Analysing the NCPAP and MV costs, it is interesting to note that the cost of material for the first day of treatment is greater for NCPAP than for MV, while for subsequent days the opposite occurs. With regard to the cost of staff, this is greater in MV than in NCPAP, both in the first and subsequent days. Of importance also is how the cost of staff decreases after the first day of MV while increasing after the first day of NCPAP. In summary, the cost of material for beginning NCPAP is greater than for beginning MV, while the cost of material for continuing NCPAP is less; the cost of staff for beginning and continuing MV is greater than for beginning and continuing NCPAP.

To evaluate and confirm these results it would have been very useful to have been able to compare them with other similar studies, but unfortunately a similar cost analysis of respiratory support with surfactant, NCPAP and MV in preterm infants with RDS has never been carried out before.

To work around this limitation and therefore attempt to confirm our results, we carried out a simulation of different scenarios in which the cost of NCPAP and of MV was increased or decreased by 15% and by 30% and the frequency and duration of NCPAP and of MV increased by 15%, 30% and 50%. Even in these cases, the early strategy was found to be the dominant alternative (Table 7).

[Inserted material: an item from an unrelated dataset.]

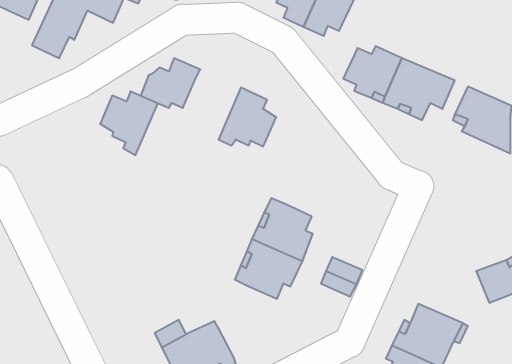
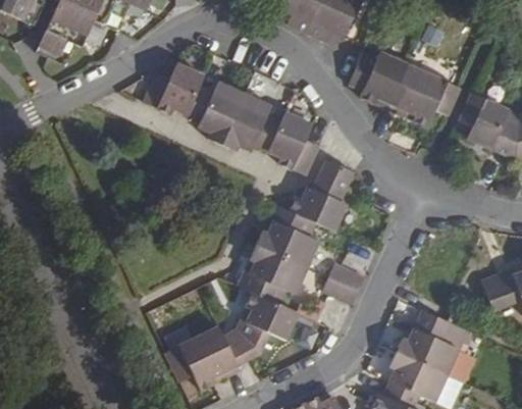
building: [100,91,158,155] -> [187,81,245,145]
building: none -> [268,111,320,173]
building: none -> [290,158,353,231]
building: none -> [222,292,298,364]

A limitation of this economic analysis may be in having used the clinical results of a study carried out in Denmark[13], which may not be transferable to the Italian population. This choice was justified by a shortage in the literature of randomised controlled trials that compare the efficacy of early vs. late surfactant treatment. In fact, of the six published studies two were performed using synthetic surfactant[18, 19] and two using bovine surfactant[20, 21], while in Italy only porcine surfactant is commercially available. Furthermore, another study was conducted in a cohort of patients who were all in MV with high frequency oscillatory ventilation (HFOV)[22], while none of these studies[1822] included the use of the INSURE procedure, widely used in Italy[23]. Therefore, the Verder study[13], both for the type of surfactant used as well as for the management of respiratory failure, is the one which can be considered most similar to the management of preterm infant RDS in our country, even though the thresholds of early (FiO2 of 0.37-0.55) and late (FiO2 of 0.57-0.77) treatment are far greater than those currently in use in Italy.

Conclusions

Despite its simplifications, the cost-effectiveness analysis performed in this study demonstrates how early treatment with surfactant of preterm infants with RDS is not only more effective clinically, but is also economically cheaper than late treatment. In fact, the greater initial costs of early treatment with surfactant are compensated by subsequent lower costs required for MV. These results must find confirmation, however, in future randomised and controlled studies that can perform a comparison in a prospective mode.